Runtime expressiontypes name
type(lambda: None)FunctionType
type((lambda: None).__code__)CodeType
type((x for x in []))GeneratorType
type(sys._getframe())FrameType
type(module)ModuleType
type(cls.__dict__)MappingProxyType

These names make introspection code clearer and less fragile.

56.25 Relationship to inspect

types and inspect often work together.

types gives concrete runtime type names.

inspect gives higher-level predicates and metadata extraction.

Example:

import inspect
import types

def f():
    pass

print(type(f) is types.FunctionType)
print(inspect.isfunction(f))

The inspect version usually expresses intent better. The types version gives direct type identity.

Use inspect when asking semantic questions. Use types when exact runtime type objects matter.

56.26 Relationship to CPython Internals

The types module reflects the object taxonomy of CPython.
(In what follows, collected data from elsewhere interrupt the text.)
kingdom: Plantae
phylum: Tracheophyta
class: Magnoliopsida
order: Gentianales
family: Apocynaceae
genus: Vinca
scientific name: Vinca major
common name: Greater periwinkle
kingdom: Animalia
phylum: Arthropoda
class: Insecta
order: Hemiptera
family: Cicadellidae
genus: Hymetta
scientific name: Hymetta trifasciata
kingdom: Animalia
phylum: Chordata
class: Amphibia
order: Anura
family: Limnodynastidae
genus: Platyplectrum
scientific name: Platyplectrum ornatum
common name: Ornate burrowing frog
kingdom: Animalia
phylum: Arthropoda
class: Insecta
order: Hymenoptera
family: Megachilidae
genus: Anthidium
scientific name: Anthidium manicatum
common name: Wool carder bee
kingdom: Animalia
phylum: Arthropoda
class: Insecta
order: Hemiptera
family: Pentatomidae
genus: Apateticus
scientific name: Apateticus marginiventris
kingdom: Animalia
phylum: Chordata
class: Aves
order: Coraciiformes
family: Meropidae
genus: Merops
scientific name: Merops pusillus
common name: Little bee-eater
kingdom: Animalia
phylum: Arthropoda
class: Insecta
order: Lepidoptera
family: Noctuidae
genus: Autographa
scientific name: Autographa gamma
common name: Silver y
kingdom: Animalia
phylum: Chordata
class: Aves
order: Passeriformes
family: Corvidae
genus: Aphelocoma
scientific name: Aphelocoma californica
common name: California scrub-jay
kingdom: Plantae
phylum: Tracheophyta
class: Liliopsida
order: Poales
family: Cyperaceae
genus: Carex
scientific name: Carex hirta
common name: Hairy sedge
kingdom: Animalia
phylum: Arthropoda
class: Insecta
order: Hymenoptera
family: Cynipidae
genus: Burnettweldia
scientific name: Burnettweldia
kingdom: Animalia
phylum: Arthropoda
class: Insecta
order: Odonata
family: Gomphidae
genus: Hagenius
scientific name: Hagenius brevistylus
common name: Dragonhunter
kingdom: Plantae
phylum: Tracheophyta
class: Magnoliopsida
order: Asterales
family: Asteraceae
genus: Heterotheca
It names objects created by core runtime systems:

CPython subsystemRuntime types exposed through types
CompilerCodeType
Function runtimeFunctionType, MethodType
Execution engineFrameType, TracebackType
Generators and asyncGeneratorType, CoroutineType, AsyncGeneratorType
Import systemModuleType
Object modeldescriptor types, MappingProxyType
Class creationnew_class, prepare_class, resolve_bases
Typing runtimeGenericAlias, UnionType

This makes types a compact map of CPython’s internal object system.

56.27 Common Mistakes

Avoid exact type checks when subclassing or protocol behavior matters.

Less flexible:

import types

def accepts_function(fn):
    return type(fn) is types.FunctionType

More flexible:

def accepts_callable(fn):
    return callable(fn)

Exact type checks reject callable objects, bound methods, built-ins, partial functions, and objects with __call__.

Use exact runtime types only when you really need the concrete object category.

Another mistake is assuming built-ins behave like Python functions:

len.__code__

This fails because len is a built-in function implemented in C.

56.28 Chapter Summary

The types module names CPython runtime object types. It exposes function types, code objects, modules, frames, tracebacks, generators, coroutines, closure cells, descriptors, mapping proxies, generic aliases, union types, and class creation helpers.

For CPython internals, types is useful because it gives Python-level names to objects created by the compiler, interpreter, import system, function runtime, object model, and async machinery.